Please transcribe every line of the material below with no changes at all.

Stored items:
++++++++++++++++++++

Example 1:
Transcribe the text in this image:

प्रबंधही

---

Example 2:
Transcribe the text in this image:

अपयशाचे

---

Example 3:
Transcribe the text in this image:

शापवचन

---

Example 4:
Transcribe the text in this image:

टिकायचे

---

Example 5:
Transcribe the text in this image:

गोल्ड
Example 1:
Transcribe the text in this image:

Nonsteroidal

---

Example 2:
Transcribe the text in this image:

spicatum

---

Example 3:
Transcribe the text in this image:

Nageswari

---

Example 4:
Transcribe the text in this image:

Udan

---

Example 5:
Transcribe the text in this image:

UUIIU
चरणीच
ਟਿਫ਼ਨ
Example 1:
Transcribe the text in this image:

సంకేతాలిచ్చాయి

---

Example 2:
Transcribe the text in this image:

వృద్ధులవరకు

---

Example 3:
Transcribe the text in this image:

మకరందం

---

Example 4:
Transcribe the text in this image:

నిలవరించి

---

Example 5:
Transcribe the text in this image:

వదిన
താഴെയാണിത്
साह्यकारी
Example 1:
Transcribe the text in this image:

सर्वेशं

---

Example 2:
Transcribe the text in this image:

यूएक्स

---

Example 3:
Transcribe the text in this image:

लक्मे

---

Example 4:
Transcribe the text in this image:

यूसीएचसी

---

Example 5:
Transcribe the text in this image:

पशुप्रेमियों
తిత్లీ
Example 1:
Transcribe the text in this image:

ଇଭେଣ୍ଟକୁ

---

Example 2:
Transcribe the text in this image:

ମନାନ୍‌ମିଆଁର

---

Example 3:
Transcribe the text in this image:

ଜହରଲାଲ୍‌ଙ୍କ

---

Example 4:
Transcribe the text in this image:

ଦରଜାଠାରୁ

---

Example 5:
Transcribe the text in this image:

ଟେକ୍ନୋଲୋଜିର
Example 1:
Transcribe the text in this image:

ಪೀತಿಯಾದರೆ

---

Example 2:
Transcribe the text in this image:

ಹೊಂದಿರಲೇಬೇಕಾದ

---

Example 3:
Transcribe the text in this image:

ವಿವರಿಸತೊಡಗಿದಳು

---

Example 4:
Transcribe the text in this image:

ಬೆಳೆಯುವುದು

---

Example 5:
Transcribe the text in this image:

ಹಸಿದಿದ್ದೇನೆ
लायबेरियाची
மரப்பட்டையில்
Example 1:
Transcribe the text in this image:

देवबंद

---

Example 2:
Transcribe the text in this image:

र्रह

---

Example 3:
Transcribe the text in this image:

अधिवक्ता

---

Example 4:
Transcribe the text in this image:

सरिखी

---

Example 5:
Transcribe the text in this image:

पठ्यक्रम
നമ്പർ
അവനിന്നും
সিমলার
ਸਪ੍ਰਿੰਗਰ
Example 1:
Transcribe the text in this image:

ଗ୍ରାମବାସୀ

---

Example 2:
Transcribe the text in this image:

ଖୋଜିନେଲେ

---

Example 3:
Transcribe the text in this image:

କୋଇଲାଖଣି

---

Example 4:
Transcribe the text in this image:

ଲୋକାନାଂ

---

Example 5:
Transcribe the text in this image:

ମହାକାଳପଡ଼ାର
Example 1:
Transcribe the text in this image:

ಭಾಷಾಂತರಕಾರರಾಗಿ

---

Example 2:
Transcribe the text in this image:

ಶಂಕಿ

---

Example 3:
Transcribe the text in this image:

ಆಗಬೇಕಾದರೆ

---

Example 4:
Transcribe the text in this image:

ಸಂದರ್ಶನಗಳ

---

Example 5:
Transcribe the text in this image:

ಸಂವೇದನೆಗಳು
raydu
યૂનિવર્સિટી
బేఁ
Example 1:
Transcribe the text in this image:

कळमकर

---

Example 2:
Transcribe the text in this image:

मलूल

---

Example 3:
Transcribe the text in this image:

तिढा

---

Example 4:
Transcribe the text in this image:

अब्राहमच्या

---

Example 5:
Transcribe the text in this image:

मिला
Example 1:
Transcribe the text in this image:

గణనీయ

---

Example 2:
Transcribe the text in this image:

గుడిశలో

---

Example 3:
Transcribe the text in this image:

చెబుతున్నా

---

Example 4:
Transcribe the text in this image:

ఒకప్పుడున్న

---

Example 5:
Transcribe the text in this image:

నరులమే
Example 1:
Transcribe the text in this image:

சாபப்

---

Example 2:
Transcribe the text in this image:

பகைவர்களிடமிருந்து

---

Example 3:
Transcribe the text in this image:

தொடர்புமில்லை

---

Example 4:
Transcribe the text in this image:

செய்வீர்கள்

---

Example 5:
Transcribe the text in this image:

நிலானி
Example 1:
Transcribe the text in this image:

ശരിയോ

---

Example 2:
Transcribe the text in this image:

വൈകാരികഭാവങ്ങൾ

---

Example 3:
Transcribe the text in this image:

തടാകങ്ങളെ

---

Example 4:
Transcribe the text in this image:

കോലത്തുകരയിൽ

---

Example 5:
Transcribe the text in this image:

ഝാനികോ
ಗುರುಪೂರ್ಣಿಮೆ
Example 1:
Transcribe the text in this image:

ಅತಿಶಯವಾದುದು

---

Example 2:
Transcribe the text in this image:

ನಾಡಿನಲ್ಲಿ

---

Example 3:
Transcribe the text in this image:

++++++++++++++++++++

(RESULT)
Example 1:
Transcribe the text in this image:

प्रबंधही

---

Example 2:
Transcribe the text in this image:

अपयशाचे

---

Example 3:
Transcribe the text in this image:

शापवचन

---

Example 4:
Transcribe the text in this image:

टिकायचे

---

Example 5:
Transcribe the text in this image:

गोल्ड
Example 1:
Transcribe the text in this image:

Nonsteroidal

---

Example 2:
Transcribe the text in this image:

spicatum

---

Example 3:
Transcribe the text in this image:

Nageswari

---

Example 4:
Transcribe the text in this image:

Udan

---

Example 5:
Transcribe the text in this image:

UUIIU
चरणीच
ਟਿਫ਼ਨ
Example 1:
Transcribe the text in this image:

సంకేతాలిచ్చాయి

---

Example 2:
Transcribe the text in this image:

వృద్ధులవరకు

---

Example 3:
Transcribe the text in this image:

మకరందం

---

Example 4:
Transcribe the text in this image:

నిలవరించి

---

Example 5:
Transcribe the text in this image:

వదిన
താഴെയാണിത്
साह्यकारी
Example 1:
Transcribe the text in this image:

सर्वेशं

---

Example 2:
Transcribe the text in this image:

यूएक्स

---

Example 3:
Transcribe the text in this image:

लक्मे

---

Example 4:
Transcribe the text in this image:

यूसीएचसी

---

Example 5:
Transcribe the text in this image:

पशुप्रेमियों
తిత్లీ
Example 1:
Transcribe the text in this image:

ଇଭେଣ୍ଟକୁ

---

Example 2:
Transcribe the text in this image:

ମନାନ୍‌ମିଆଁର

---

Example 3:
Transcribe the text in this image:

ଜହରଲାଲ୍‌ଙ୍କ

---

Example 4:
Transcribe the text in this image:

ଦରଜାଠାରୁ

---

Example 5:
Transcribe the text in this image:

ଟେକ୍ନୋଲୋଜିର
Example 1:
Transcribe the text in this image:

ಪೀತಿಯಾದರೆ

---

Example 2:
Transcribe the text in this image:

ಹೊಂದಿರಲೇಬೇಕಾದ

---

Example 3:
Transcribe the text in this image:

ವಿವರಿಸತೊಡಗಿದಳು

---

Example 4:
Transcribe the text in this image:

ಬೆಳೆಯುವುದು

---

Example 5:
Transcribe the text in this image:

ಹಸಿದಿದ್ದೇನೆ
लायबेरियाची
மரப்பட்டையில்
Example 1:
Transcribe the text in this image:

देवबंद

---

Example 2:
Transcribe the text in this image:

र्रह

---

Example 3:
Transcribe the text in this image:

अधिवक्ता

---

Example 4:
Transcribe the text in this image:

सरिखी

---

Example 5:
Transcribe the text in this image:

पठ्यक्रम
നമ്പർ
അവനിന്നും
সিমলার
ਸਪ੍ਰਿੰਗਰ
Example 1:
Transcribe the text in this image:

ଗ୍ରାମବାସୀ

---

Example 2:
Transcribe the text in this image:

ଖୋଜିନେଲେ

---

Example 3:
Transcribe the text in this image:

କୋଇଲାଖଣି

---

Example 4:
Transcribe the text in this image:

ଲୋକାନାଂ

---

Example 5:
Transcribe the text in this image:

ମହାକାଳପଡ଼ାର
Example 1:
Transcribe the text in this image:

ಭಾಷಾಂತರಕಾರರಾಗಿ

---

Example 2:
Transcribe the text in this image:

ಶಂಕಿ

---

Example 3:
Transcribe the text in this image:

ಆಗಬೇಕಾದರೆ

---

Example 4:
Transcribe the text in this image:

ಸಂದರ್ಶನಗಳ

---

Example 5:
Transcribe the text in this image:

ಸಂವೇದನೆಗಳು
raydu
યૂનિવર્સિટી
బేఁ
Example 1:
Transcribe the text in this image:

कळमकर

---

Example 2:
Transcribe the text in this image:

मलूल

---

Example 3:
Transcribe the text in this image:

तिढा

---

Example 4:
Transcribe the text in this image:

अब्राहमच्या

---

Example 5:
Transcribe the text in this image:

मिला
Example 1:
Transcribe the text in this image:

గణనీయ

---

Example 2:
Transcribe the text in this image:

గుడిశలో

---

Example 3:
Transcribe the text in this image:

చెబుతున్నా

---

Example 4:
Transcribe the text in this image:

ఒకప్పుడున్న

---

Example 5:
Transcribe the text in this image:

నరులమే
Example 1:
Transcribe the text in this image:

சாபப்

---

Example 2:
Transcribe the text in this image:

பகைவர்களிடமிருந்து

---

Example 3:
Transcribe the text in this image:

தொடர்புமில்லை

---

Example 4:
Transcribe the text in this image:

செய்வீர்கள்

---

Example 5:
Transcribe the text in this image:

நிலானி
Example 1:
Transcribe the text in this image:

ശരിയോ

---

Example 2:
Transcribe the text in this image:

വൈകാരികഭാവങ്ങൾ

---

Example 3:
Transcribe the text in this image:

തടാകങ്ങളെ

---

Example 4:
Transcribe the text in this image:

കോലത്തുകരയിൽ

---

Example 5:
Transcribe the text in this image:

ഝാനികോ
ಗುರುಪೂರ್ಣಿಮೆ
Example 1:
Transcribe the text in this image:

ಅತಿಶಯವಾದುದು

---

Example 2:
Transcribe the text in this image:

ನಾಡಿನಲ್ಲಿ

---

Example 3:
Transcribe the text in this image:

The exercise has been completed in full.